## Brano in esame:
————

Occorre quindi chiedersi se la presente emergenza da Covid-19 possa essere ritenuta una valida causa di esonero da responsabilità per il contraente che, in ragione delle forti limitazioni dovute alle misure di contenimento adottate, non riesca ad eseguire le obbligazioni assunte nei confronti di controparte estera in forza di un contratto di compravendita a cui si applica la Convenzione di Vienna.

Una pandemia può certamente considerarsi una circostanza del tutto imprevedibile, inevitabile e certamente estranea alla sfera di controllo delle parti, così da giustificare la configurabilità dell’esenzione da responsabilità di cui all’art. 79 CISG.

————

Voci del dataset:
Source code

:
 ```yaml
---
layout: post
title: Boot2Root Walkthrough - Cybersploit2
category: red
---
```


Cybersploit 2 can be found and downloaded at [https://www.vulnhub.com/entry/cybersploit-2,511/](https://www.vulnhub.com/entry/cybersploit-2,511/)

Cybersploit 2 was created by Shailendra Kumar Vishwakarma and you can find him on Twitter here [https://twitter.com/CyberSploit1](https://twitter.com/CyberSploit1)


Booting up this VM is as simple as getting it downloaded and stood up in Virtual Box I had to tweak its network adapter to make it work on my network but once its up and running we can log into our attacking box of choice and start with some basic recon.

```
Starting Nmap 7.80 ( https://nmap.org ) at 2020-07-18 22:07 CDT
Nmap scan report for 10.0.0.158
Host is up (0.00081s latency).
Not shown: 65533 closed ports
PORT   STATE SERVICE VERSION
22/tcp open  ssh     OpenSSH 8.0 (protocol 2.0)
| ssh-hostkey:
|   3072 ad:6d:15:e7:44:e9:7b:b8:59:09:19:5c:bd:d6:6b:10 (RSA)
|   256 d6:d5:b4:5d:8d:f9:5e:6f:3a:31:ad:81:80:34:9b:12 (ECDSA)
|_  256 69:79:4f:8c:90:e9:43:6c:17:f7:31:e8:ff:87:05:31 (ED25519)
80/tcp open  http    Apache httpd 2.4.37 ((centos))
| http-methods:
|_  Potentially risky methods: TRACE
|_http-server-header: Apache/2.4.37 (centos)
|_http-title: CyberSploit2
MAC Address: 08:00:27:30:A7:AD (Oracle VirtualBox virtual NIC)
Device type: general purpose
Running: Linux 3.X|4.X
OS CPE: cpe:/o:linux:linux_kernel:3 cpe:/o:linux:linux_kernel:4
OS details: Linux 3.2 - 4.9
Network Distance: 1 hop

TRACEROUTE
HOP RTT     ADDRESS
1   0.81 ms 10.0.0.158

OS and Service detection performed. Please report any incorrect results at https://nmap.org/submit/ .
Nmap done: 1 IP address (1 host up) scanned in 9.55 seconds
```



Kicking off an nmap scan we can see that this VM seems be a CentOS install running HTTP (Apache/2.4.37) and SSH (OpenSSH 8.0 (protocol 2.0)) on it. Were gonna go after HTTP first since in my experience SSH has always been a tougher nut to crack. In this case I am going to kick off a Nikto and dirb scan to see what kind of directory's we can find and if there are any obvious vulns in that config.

————

## Attività richiesta 1:
Riporta fedelmente la parte del brano sull'emergenza Covid-19 che comincia con le parole "Una pandemia può" e si chiude dopo le parole "all’art. 79 CISG.".
## Attività richiesta 2:
Rispondi alle seguenti domande basandoti sul brano sull'emergenza Covid-19.
(a) Quale convenzione si applica al contratto di compravendita con la controparte estera?
(b) Quale articolo della CISG prevede l'esenzione da responsabilità?
(c) A causa di che cosa il contraente non riesce a eseguire le obbligazioni assunte?
## Attività richiesta 3:
Elenca tutte le caratteristiche che il brano sull'emergenza Covid-19 attribuisce a una pandemia in quanto circostanza.

## Risposta attesa 1:
Una pandemia può certamente considerarsi una circostanza del tutto imprevedibile, inevitabile e certamente estranea alla sfera di controllo delle parti, così da giustificare la configurabilità dell’esenzione da responsabilità di cui all’art. 79 CISG.

## Risposta attesa 2:
(a) La Convenzione di Vienna.
(b) L'art. 79 CISG.
(c) A causa delle forti limitazioni dovute alle misure di contenimento adottate.

## Risposta attesa 3:
Del tutto imprevedibile
Inevitabile
Certamente estranea alla sfera di controllo delle parti